Usted y yo estamos gordos. Incluyéndole en esta aseveración tengo un 50% de posibilidades de acertar, pues según la última Encuesta Nacional de Salud, la mitad de los adultos está obesa o tiene sobrepeso. Si usted es un menor (entonces voy a tratarte de tú) tienes una entre cuatro posibilidades de ser un gordo, uno de esos niños de nuestro tiempo que no hacen ejercicio, que regresan en autobús a casa para jugar al fútbol en la Play mientras comen sin remordimientos bollos, patatas fritas y toda clase de ricos alimentos industriales claramente pecaminosos para los más mayores.

Si usted (o tú) no está gordo puede dejar de leer esta columna porque trata de lo que la Organización Mundial de la Salud ha denominado la primera pandemia no infecciosa del siglo XXI. Pero cuando uno se encuentra pasado de kilos no le importa que también lo esté el resto del planeta (excepto, quizá, su pareja). El sobrepeso es un problema íntimo, no es sólo un exceso de volumen corporal, sino un edema anímico, una dolorosa hinchazón en la conciencia, una tara emocional.

En el gimnasio o trotando por la Casa de Campo o el Retiro uno se encuentra solo consigo mismo

Hace sólo cinco días que bajó la bola del reloj de la Puerta del Sol y, como cada enero, estrenamos kilos extra. Entre los tradicionales propósitos de año nuevo está la pérdida de peso, una determinación que, también muy tradicionalmente, se va poco a poco evaporando a medida que pasan los meses y asumimos la nueva cifra de la báscula con la resignación con la que aceptamos el aumento de velas en la tarta de cumpleaños. Sólo en primavera regresa la intención (probablemente también fracasada) de siluetearnos la figura con la dieta y el ejercicio de cara al exhibicionismo veraniego en playas y piscinas.

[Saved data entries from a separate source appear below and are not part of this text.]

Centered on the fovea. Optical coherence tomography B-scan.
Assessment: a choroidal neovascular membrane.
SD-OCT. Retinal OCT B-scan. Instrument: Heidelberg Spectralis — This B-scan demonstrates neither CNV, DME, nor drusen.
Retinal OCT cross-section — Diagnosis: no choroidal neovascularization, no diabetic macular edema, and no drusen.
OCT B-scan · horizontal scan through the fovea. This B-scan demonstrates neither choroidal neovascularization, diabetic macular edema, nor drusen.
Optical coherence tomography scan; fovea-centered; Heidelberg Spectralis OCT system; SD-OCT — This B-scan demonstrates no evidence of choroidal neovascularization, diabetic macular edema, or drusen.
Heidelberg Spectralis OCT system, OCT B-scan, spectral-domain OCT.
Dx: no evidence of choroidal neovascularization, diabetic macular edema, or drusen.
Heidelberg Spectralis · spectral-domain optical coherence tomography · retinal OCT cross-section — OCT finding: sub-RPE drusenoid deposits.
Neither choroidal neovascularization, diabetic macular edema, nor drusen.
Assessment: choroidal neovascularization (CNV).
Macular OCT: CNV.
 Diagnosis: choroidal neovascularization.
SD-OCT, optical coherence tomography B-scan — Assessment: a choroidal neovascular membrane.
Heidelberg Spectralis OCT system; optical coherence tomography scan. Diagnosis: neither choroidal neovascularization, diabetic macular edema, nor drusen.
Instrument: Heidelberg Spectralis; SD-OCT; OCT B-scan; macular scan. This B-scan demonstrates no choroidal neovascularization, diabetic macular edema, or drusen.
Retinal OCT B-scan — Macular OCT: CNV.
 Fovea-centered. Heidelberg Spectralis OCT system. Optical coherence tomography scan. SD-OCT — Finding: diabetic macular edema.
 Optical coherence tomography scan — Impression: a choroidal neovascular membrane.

Sin embargo este año debería ser diferente. Desengañémonos, es intolerable no cumplir nuestro empeño de adelgazar. Cada día observamos a nuestro alrededor a amigos, compañeros de trabajo y familiares venciendo la gula, la desidia y el desaliento, perdiendo un puñado de kilos que les permiten recuperar o alcanzar por primera vez un aspecto mejorado. Y a nosotros (sí, a usted y a mí), ¿qué nos lo impide? Un estudio del King's College de Londres ha descubierto que la gordura no debilita la autoestima, sino que es la baja apreciación de uno mismo la que nos aboca a descuidar la alimentación, a abandonarnos físicamente y, en consecuencia, a engordar. Entonces... ¿se debe nuestro sobrepeso a una falta de amor propio? Quizá no sea para tanto. Es cierto que tenemos un montón de excusas para justificar nuestro perímetro extraviado: una rutina sedentaria al necesitar el coche para desplazarnos por un Madrid inmenso, la escasez de tiempo para cocinar de manera saludable o para ir al gimnasio... Pero lo que sí denota una falta de autoestima es no poner ningún remedio a la barriga, a la papada, a las cartucheras. Los que pelean por mejorar su figura (al margen de su salud) no sólo resultan atractivos por los efectos visibles de su disciplina sino, principalmente, por su fuerza de voluntad. Una persona es seductora cuando, en primer lugar, se gusta a sí misma. Quien se quiere invierte alguna de las preciadas horas entre el final de la jornada laboral y la cena en correr, en intentar seguir a la espídica monitoria de bodystyling o en levantar pesas en su casa. Muchas veces es más desmoralizante escuchar que los demás van al gimnasio que observar el tsunami de nuestras grasas. De la misma forma que el esfuerzo es más admirable que su resultado, la pereza es más fea que un michelín.

Quien haya hecho ejercicio regularmente conoce la enorme satisfacción que aguarda tras la ducha. Hacer deporte con amigos, jugando en equipo, brinda la recompensa del entretenimiento, pero cuando uno corre con cascos en la cinta de un gimnasio o cuando cuenta en voz baja las repeticiones de una serie de abdominales no está disfrutando del instante. Para la mayoría de la gente ese desgaste, ese cansancio muscular, no está envuelto en divertimento, como quizá lo esté una carrera tras un balón en un partido de fútbol. En el gimnasio o trotando por la Casa de Campo, el Parque del Oeste o el Retiro, uno se encuentra solo consigo mismo, con su cuerpo y con su mente, retándose, librando una batalla contra su cuerpo que seguro que ganará pero, sobre todo, imponiéndose en el pulso mental al gordo que no está dispuesto a ser.